By February 24, 2009, plaintiff was job hunting (Tr. 255). He was “doing
alright” and getting out more (R. 255). He was less nervous; his mood, sleep, and
depression had improved; and he denied psychosis (R. 255). While plaintiff reported,
on May 21, 2009, not doing much and tiring easily, he was working with vocational
rehabilitation to get a job (R. 258). On May 26, 2009, he reported that things were
going “great” and his medications were working well (R. 259). Plaintiff’s mood was
pretty good, and he stayed busy when he could “hang out” with friends (R. 259). On
July 20, 2009, his anxiety and paranoia were better, and his sleep was satisfactory (R.
260). Plaintiff continued to job hunt (R. 260). On September 21, 2009, Plaintiff
denied having problems with depression, delusions, or hallucinations, and reported
that he had a job interview (R. 261). Otherwise, he was “just hanging out mostly” and
enjoyed watching football (R. 261). Plaintiff reported having a good holiday season
when he was seen again on January 13, 2010 (R. 261). His mood was good, though
he was frustrated with the lack of available jobs (R. 261-262). He enjoyed watching
football, hanging out with his friends, playing video games, and watching television
As the ALJ concluded, Dr. Knight’s treatment records, in contradiction to his
May 4, 2010 statement, support a finding that, as of his alleged disability onset date
and thereafter, plaintiff did not have disabling limitations (R. 18). See 20 C.F.R. §
416.1529(c)(3)(iv); Harwell v. Heckler, 735 F. 2d 1292, 1293 (11th Cir. 1984); see
also Stout v. Shalala, 988 F.2d 853, 855 (8th Cir. 1986) (“If an impairment can be
controlled by treatment or medication, it cannot be considered disabling.”). In so
finding the ALJ also considered the opinion of consultative examiner Dr. Jon Rogers
(R. 19, 221-226). Upon examining plaintiff, psychologist Dr. Rogers noted he was
appropriately dressed and groomed, with an alert expression and average motor
activity (R. 223). Though plaintiff’s mood was anxious, he conversed normally,
performed serial 7 calculations, and solved math problems (R. 223). He repeated 5
digits forward and 4 backwards, and Dr. Rogers found his general knowledge
adequate (R. 223). Dr. Rogers assessed that Plaintiff’s thought processes were
normal, and his insight and judgment were fair to poor (R. 223). He found plaintiff’s
effort, motivation, and cooperation during the evaluation to be marginal, as he was
evasive about his substance abuse history and arrest record (R. 223, 225). Plaintiff
told Dr. Rogers that treatment has helped him be more stable and that he feels “all
right on medications” (R. 221, 223). Dr. Rogers diagnosed plaintiff as having bipolar
disorder, mixed (R. 224). He assessed that plaintiff’s mental impairment was
moderate (R. 225). Dr. Rogers’ opinion is substantial evidence supporting the ALJ’s
RFC finding (R. 16, 221-226). See 20 C.F.R. § 416.929(c)(2), (3).

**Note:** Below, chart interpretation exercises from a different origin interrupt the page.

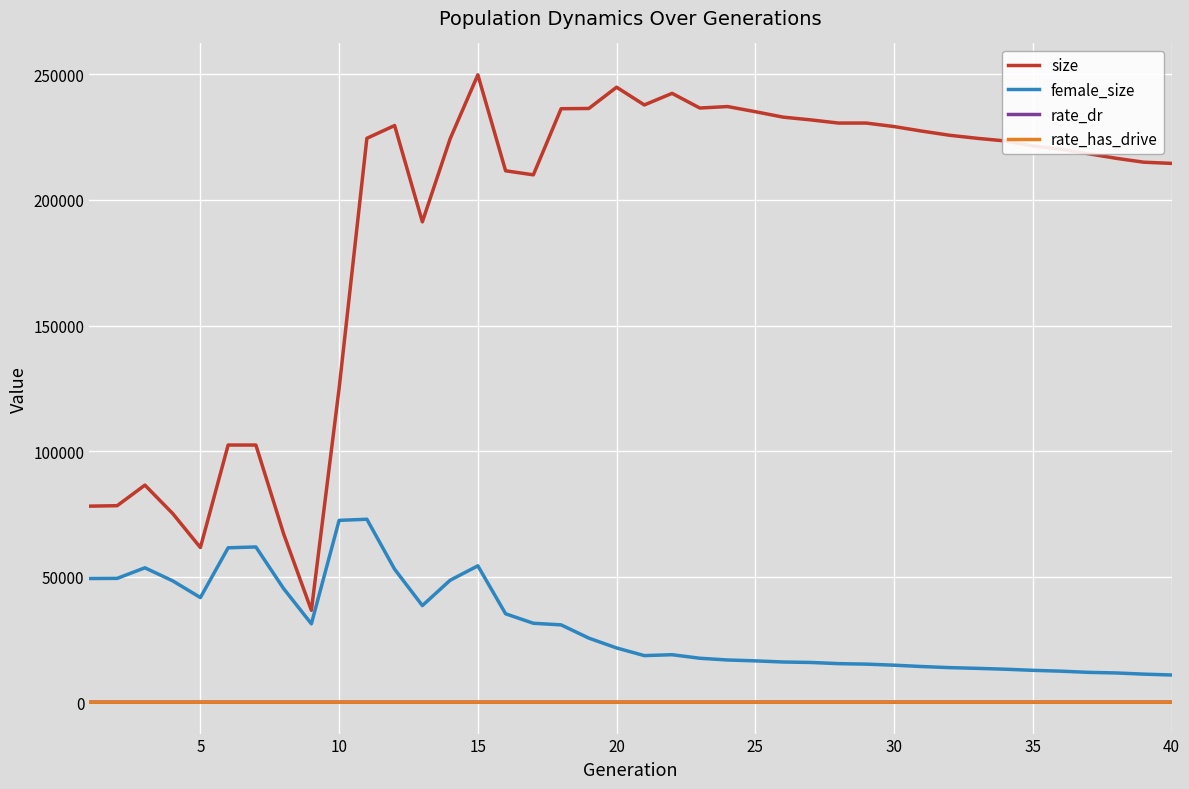

True or false: female_size and size cross at least once.

False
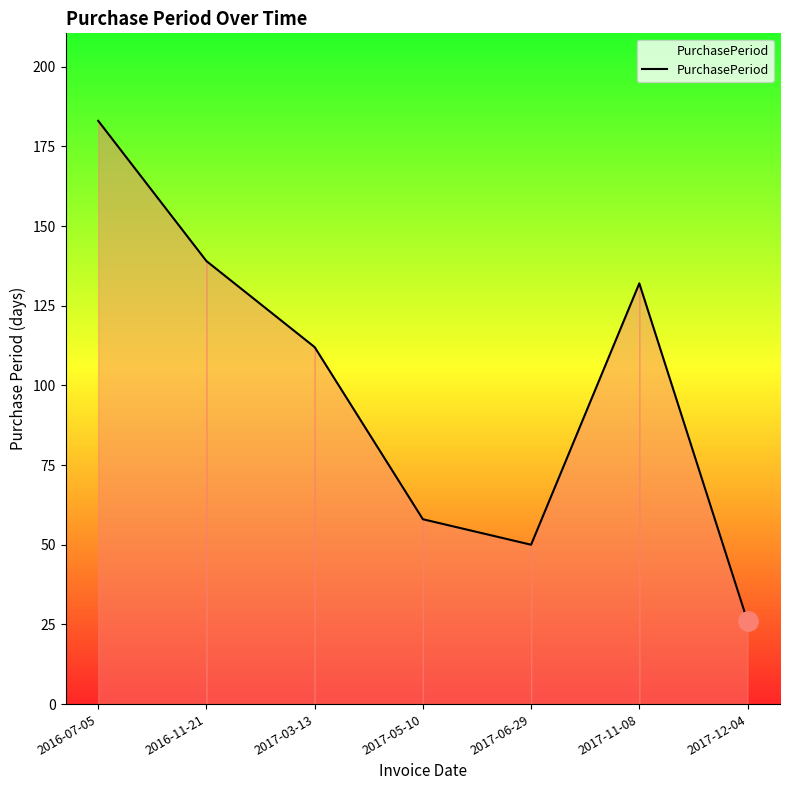

List the labels in order of value, smallest first.

2017-12-04, 2017-06-29, 2017-05-10, 2017-03-13, 2017-11-08, 2016-11-21, 2016-07-05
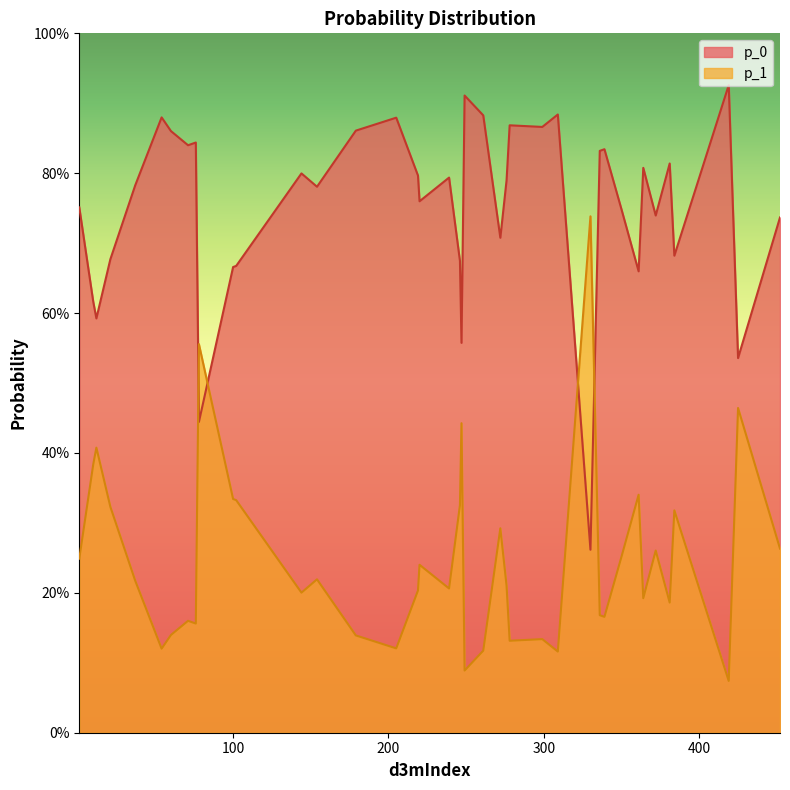

Rank the categories by p_1 value from highest to lowest.

330, 78, 425, 247, 12, 10, 361, 100, 102, 246, 21, 384, 272, 452, 372, 350, 1, 220, 154, 37, 276, 239, 219, 144, 364, 381, 336, 339, 71, 76, 60, 179, 299, 278, 205, 54, 261, 309, 249, 419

The findings of Dr. Rogers and the ALJ are also supported by plaintiff’s daily
activities (R. 16-19). See 20 C.F.R. § 416.929(c)(3). Although plaintiff’s parents pay
his bills, he lives independently in a trailer on their property (R. 31-33). He cleans
his home, mows the yard, and goes shopping for groceries and clothes (R. 47, 50,
161, 163-164). He has no problems with personal care and, as reflected in Dr.
Knight’s treatment records, he drives, watches television and football, and plays
video games (Tr. 33, 46, 165, 211, 213-214, 261-262).
Without redeciding the facts or reweighing the evidence, this court can find no
basis upon which to reverse the decision of the ALJ. See e.g., Martin v. Sullivan, 894
F.2d 1520, 1529 (11th Cir. 1990). Accordingly, the decision of the Commissioner of
the Social Security Administration will be affirmed by separate order.
Done, this 10th day of January 2013.